(Spatial annotation records)

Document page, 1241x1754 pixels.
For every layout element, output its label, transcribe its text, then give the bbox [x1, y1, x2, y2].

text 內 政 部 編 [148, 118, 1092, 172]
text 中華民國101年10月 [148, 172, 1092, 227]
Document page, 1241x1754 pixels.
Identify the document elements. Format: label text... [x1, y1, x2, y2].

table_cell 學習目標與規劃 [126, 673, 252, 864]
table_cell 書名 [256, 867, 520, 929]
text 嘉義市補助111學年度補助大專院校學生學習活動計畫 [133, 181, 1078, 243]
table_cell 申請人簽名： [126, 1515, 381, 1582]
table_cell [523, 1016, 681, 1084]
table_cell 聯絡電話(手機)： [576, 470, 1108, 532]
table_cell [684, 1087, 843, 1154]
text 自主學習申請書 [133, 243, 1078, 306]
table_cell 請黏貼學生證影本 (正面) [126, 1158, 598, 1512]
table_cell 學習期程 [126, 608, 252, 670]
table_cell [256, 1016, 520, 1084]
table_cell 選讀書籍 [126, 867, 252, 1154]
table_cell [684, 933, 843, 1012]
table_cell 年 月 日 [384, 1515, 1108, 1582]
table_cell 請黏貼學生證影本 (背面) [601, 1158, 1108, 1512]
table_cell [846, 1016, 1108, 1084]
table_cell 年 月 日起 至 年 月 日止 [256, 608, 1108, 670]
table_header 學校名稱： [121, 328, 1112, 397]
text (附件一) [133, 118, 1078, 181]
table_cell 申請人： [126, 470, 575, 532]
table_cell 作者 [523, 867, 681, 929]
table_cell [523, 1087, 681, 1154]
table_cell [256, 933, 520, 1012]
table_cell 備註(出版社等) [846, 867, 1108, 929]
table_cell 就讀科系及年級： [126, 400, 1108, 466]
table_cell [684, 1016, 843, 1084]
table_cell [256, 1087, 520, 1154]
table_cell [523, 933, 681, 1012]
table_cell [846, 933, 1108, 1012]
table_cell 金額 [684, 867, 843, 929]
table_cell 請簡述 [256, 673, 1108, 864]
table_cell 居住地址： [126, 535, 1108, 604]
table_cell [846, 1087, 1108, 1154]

▸ WHAT YOU HAVE TO DO: Reproduce all of the material above, substituting "Scanned page" for each occurrence of "Document page" and keeping everything else unchanged.

▸ RESPONSE TO THIS TASK:
Scanned page, 1241x1754 pixels.
For every layout element, output its label, transcribe its text, then give the bbox [x1, y1, x2, y2].

text 內 政 部 編 [148, 118, 1092, 172]
text 中華民國101年10月 [148, 172, 1092, 227]
Scanned page, 1241x1754 pixels.
Identify the document elements. Format: label text... [x1, y1, x2, y2].

table_cell 學習目標與規劃 [126, 673, 252, 864]
table_cell 書名 [256, 867, 520, 929]
text 嘉義市補助111學年度補助大專院校學生學習活動計畫 [133, 181, 1078, 243]
table_cell 申請人簽名： [126, 1515, 381, 1582]
table_cell [523, 1016, 681, 1084]
table_cell 聯絡電話(手機)： [576, 470, 1108, 532]
table_cell [684, 1087, 843, 1154]
text 自主學習申請書 [133, 243, 1078, 306]
table_cell 請黏貼學生證影本 (正面) [126, 1158, 598, 1512]
table_cell 學習期程 [126, 608, 252, 670]
table_cell [256, 1016, 520, 1084]
table_cell 選讀書籍 [126, 867, 252, 1154]
table_cell [684, 933, 843, 1012]
table_cell 年 月 日 [384, 1515, 1108, 1582]
table_cell 請黏貼學生證影本 (背面) [601, 1158, 1108, 1512]
table_cell [846, 1016, 1108, 1084]
table_cell 年 月 日起 至 年 月 日止 [256, 608, 1108, 670]
table_header 學校名稱： [121, 328, 1112, 397]
text (附件一) [133, 118, 1078, 181]
table_cell 申請人： [126, 470, 575, 532]
table_cell 作者 [523, 867, 681, 929]
table_cell [523, 1087, 681, 1154]
table_cell [256, 933, 520, 1012]
table_cell 備註(出版社等) [846, 867, 1108, 929]
table_cell 就讀科系及年級： [126, 400, 1108, 466]
table_cell [684, 1016, 843, 1084]
table_cell [256, 1087, 520, 1154]
table_cell [523, 933, 681, 1012]
table_cell [846, 933, 1108, 1012]
table_cell 金額 [684, 867, 843, 929]
table_cell 請簡述 [256, 673, 1108, 864]
table_cell 居住地址： [126, 535, 1108, 604]
table_cell [846, 1087, 1108, 1154]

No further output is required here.